| Exercise text |
As part of the offline evaluation of the WDQS graph split (scholarly article vs the rest) we want to extract multiple sets of SPARQL queries.
(initially drafted from https://docs.google.com/document/d/1QsV96LtpK5lDD2N2jy-6vaF_0d_Yf_HLb8uFARFMxJ8)
QUERY-Q1: From the query logs identify and extract sets of queries emitted from a set of known sources:
- [[ https://www.wikidata.org/wiki/Wikidata:Listeria | Listeria ]]
- Mix-n-match
- Pywikibot
- wd/wb-integrator
- WDQS UI
QUERY-Q2: From queries written in wikidata wikipages:
- https://observablehq.com/@pac02/hello-sparql-queries-dataset?collection=@pac02/wikidata-tools
- https://huggingface.co/datasets/htriedman/wiki-sparql/viewer/htriedman--wiki-sparql/test
QUERY-Q3: Extract a set of queries known to be used by scholia
QUERY-Q4: A set of queries from the query logs, ideally representative of the following characteristics:
- Query size
- Query time
- Status code (http return status)
The output is expected to be a hive table with 2 columns:
- query: the sparql query in plain text
- provenance: a code identifying the provenance (source) of the query
Note: query logs are available in `events.wdqs_external_sparql_query`.

| Required action 1 |
Decide whether each statement below agrees with the SPARQL query extraction plan above. For each, answer yes or no and quote the deciding words of the plan.
(a) The output is expected to be a hive table with three columns.
(b) Pywikibot is one of the known sources named for QUERY-Q1.
(c) Query time is one of the characteristics listed for QUERY-Q4.
| Required action 2 |
Please translate this sentence from the SPARQL query extraction plan into Spanish: "As part of the offline evaluation of the WDQS graph split (scholarly article vs the rest) we want to extract multiple sets of SPARQL queries."
| Required action 3 |
Carry the SPARQL query extraction plan above forward from its last sentence.

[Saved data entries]
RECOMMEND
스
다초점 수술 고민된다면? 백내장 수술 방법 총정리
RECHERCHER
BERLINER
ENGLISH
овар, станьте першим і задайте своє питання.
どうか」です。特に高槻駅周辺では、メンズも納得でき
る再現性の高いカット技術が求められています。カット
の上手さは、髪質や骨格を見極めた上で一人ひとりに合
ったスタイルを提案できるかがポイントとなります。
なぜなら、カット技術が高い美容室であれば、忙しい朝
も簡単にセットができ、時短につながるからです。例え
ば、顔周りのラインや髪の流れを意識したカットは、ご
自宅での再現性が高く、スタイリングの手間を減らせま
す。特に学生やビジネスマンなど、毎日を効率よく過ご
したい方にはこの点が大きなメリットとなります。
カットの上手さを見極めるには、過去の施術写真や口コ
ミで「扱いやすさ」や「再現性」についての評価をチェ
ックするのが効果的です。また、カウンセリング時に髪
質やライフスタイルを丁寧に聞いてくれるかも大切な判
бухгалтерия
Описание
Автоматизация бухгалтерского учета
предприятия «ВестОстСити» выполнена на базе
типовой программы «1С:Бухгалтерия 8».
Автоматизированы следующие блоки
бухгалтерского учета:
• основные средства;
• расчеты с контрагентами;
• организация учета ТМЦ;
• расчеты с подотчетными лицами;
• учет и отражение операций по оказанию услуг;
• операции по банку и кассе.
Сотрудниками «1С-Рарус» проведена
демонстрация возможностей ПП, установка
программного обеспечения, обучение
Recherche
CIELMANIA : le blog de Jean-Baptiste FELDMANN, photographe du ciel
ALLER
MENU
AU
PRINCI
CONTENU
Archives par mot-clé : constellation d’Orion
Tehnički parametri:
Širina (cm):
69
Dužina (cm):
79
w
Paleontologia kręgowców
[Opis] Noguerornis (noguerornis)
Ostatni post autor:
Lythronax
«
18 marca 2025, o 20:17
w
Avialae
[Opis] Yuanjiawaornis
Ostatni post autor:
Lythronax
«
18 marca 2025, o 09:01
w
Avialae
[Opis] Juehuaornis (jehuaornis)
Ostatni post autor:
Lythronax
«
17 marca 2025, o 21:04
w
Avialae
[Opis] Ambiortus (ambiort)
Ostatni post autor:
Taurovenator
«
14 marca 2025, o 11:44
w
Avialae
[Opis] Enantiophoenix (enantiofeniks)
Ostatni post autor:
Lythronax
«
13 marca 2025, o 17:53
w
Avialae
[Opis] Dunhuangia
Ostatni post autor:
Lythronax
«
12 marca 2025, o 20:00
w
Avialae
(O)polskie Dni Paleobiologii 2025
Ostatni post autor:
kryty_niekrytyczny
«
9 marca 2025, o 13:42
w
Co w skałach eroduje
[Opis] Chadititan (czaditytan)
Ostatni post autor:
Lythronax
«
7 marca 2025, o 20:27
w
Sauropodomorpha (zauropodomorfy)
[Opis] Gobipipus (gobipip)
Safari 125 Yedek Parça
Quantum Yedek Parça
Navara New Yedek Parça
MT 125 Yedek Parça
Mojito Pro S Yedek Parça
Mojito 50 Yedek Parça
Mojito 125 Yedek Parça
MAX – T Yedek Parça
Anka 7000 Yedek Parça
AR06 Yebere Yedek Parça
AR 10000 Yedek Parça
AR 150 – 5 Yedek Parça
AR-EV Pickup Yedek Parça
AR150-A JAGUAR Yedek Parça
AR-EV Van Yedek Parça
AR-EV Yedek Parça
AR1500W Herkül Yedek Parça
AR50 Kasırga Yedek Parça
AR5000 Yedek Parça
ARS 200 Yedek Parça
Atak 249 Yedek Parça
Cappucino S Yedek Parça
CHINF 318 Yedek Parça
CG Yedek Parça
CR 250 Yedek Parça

| Your response 1 |
(a) No: "The output is expected to be a hive table with 2 columns"
(b) Yes: "- Pywikibot"
(c) Yes: "- Query time"

| Your response 2 |
Como parte de la evaluación fuera de línea de la división del grafo de WDQS (artículos académicos frente al resto), queremos extraer varios conjuntos de consultas SPARQL.

| Your response 3 |
**Acceptance criteria**
[] QUERY-Q1: From the query logs identify and extract sets of queries emitted from a set of known sources
[X] QUERY-Q2: From queries written in wikidata wikipages ([done](https://docs.google.com/document/d/1sOa_QKrVNgR-jvd0h-ja-kNOuXiGCMcFdXPL1mZNwmY/edit#bookmark=id.auilm4r9oljz))
[X] QUERY-Q3: Extract a set of queries known to be used by scholia ([done](https://docs.google.com/document/d/1sOa_QKrVNgR-jvd0h-ja-kNOuXiGCMcFdXPL1mZNwmY/edit#bookmark=id.auilm4r9oljz))
[] QUERY-Q4: A set of queries from the query logs, ideally representative of the following characteristics:
**Links**
* [14 Nov 2023 Meeting notes](https://docs.google.com/document/d/1sOa_QKrVNgR-jvd0h-ja-kNOuXiGCMcFdXPL1mZNwmY/edit)